Hoje acordei pouco depois do Sol nascer. Tive certa dificuldade para dormir, mas por bom motivo. Desde cedo, hoje foi um dia de muita reflexão. Todos os sentimentos que coloquei para fora ontem são muito genuínos e eu realmente estou feliz com essa minha versão atual. Tenho pela frente muitos desafios que com fé, foco e transparência, serão vencidos para que minha vida possa seguir em frente.

No treino com o meu Sifu, na praça onde só treinamos nós dois, consegui entrar em transe de novo com exercícios de QiQong (ou Chi Kung) e tive uma performance muito acima da média. Me aprofundei no estudo da espada (Dao) e na continuação do bastão (Quan) contra Sansetsukon , além de treino de flexibilidade, força e porradaria das brabas. A espada merece um texto a parte, talvez uma reflexão que eu faça para não entrar no diário.
Senti meu Sifu meio ansioso, como quem tinha algo para compartilhar, e eu também tinha. Do meu lado, falei da minha movimentação para separar da Alê, e conversamos sobre a perda do bebê. Eu não precisei falar muito sobre as minha motivações. No primeiro hiato ele falou a real:
“Você está começando a ser você agora. Eu vejo nos treinos a sua evolução como ser humano, eu sinto que você vibra, mas está amarrado, impedido de dar o seu melhor. E a Alê, infelizmente, não faz questão do seu melhor. Não motivo o seu melhor. Torna a sua experiência no que quer que você se dedique ainda mais difícil e desafiadora pq você enfrenta resistência dentro de onde devia ser fortaleza”.

Ele tem razão em cada palavra e esse é o sentimento: é como se eu tivesse tomado a pílula vermelha e acordado em uma realidade que eu não via. Ele continuou: “No Rio, quando comentei com o Marcelo sobre sua perda, ele disse que há situações que acontecem para que possamos ter outras resoluções” – e ficou muito claro que ele falava do meu casamento. Todas essas pessoas se sentiram desconfortáveis em algum momento com alguma atitude da Alê. O Guina por ter falado repetidas vezes para ela se cuidar.
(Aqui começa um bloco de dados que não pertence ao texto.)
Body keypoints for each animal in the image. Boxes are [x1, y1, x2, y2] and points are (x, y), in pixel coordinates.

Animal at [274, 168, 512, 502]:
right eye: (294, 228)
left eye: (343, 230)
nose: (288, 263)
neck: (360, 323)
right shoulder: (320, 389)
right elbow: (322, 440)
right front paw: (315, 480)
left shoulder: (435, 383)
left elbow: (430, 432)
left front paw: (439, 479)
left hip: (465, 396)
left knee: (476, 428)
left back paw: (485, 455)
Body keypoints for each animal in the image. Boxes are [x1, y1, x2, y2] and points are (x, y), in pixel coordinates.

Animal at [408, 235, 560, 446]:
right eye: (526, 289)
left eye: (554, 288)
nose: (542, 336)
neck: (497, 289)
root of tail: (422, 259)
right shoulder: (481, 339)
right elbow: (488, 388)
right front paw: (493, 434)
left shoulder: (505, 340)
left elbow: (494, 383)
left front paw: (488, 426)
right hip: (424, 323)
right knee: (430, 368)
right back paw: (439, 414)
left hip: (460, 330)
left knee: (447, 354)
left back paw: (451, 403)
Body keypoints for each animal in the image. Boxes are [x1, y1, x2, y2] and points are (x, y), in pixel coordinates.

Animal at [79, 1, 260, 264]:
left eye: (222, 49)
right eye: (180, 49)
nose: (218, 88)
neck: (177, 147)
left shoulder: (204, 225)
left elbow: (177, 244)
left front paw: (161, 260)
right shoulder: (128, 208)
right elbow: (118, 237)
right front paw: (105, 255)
O Marcelo por ela não ter feito questão nenhuma de ficar na sala conosco quando eles vieram me visitar ao saber do cancer da minha mãe.
Pode parecer uma visão enviesada – e pode até ser – mas esses homens me conhecem bem. Já lutaram comigo olhando nos olhos e sabem quem eu sou por atitudes.
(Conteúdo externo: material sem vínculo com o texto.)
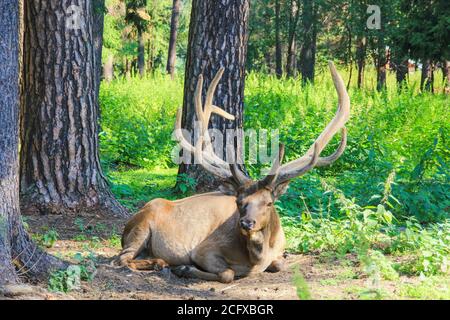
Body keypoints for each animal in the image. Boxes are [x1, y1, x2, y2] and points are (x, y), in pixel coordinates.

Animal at [114, 62, 350, 282]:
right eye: (239, 202)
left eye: (269, 203)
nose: (246, 223)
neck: (256, 258)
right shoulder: (202, 250)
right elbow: (227, 273)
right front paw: (185, 268)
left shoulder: (280, 251)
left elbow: (279, 263)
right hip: (141, 227)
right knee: (122, 259)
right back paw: (160, 263)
Depois de falarmos de mim, o Guina me mandou uma bomba que ainda não consegui digerir: Ele está com pressão alta – o que é compreensível para um cara de 50 anos – e que ele me escolheu para passar tudo o que ele sabe. Isso é uma honra e um fardo gigantescos, pois ele sabe MUITO, conhece MUITO e dedicou a vida dele inteira para viver isso. Nosso tempo juntos talvez seja curto para eu receber tudo, mas vou me dedicar ao máximo para faze-lo. Percebi que ele está cansado, e que eu talvez seja a única esperança de uma geração que se perdeu no tempo entre dancinhas do tik tok e admirar a vida alheia. Durante o treino, mesmo antes de falar, percebi que ele estava mais cansado que o normal mesmo. Me peguei pensando nisso a tarde toda, principalmente enquanto assistia um desenho justamente sobre um samurai negro e cansado. Essa pauta ainda vai ser carregada.

Mudando um pouco de assunto, estou me sentindo desmotivado para os estudos – talvez porque tenha vivido o trabalho tão arduamente nos últimos 5, 6 anos, talvez porque quero resolver minha vida para realmente mergulhar de cabeça. Eu tenho as metas, mas não tenho conseguido me concentrar direito e isto tem me incomodado bastante. Tenho uma apresentação para fazer para o Trivago, mas honestamente estou 0 afim de criar Power Point.

Enfim, um momento interessante que não caberia tudo em um post só. Vamos esperar como as coisas desenrolam.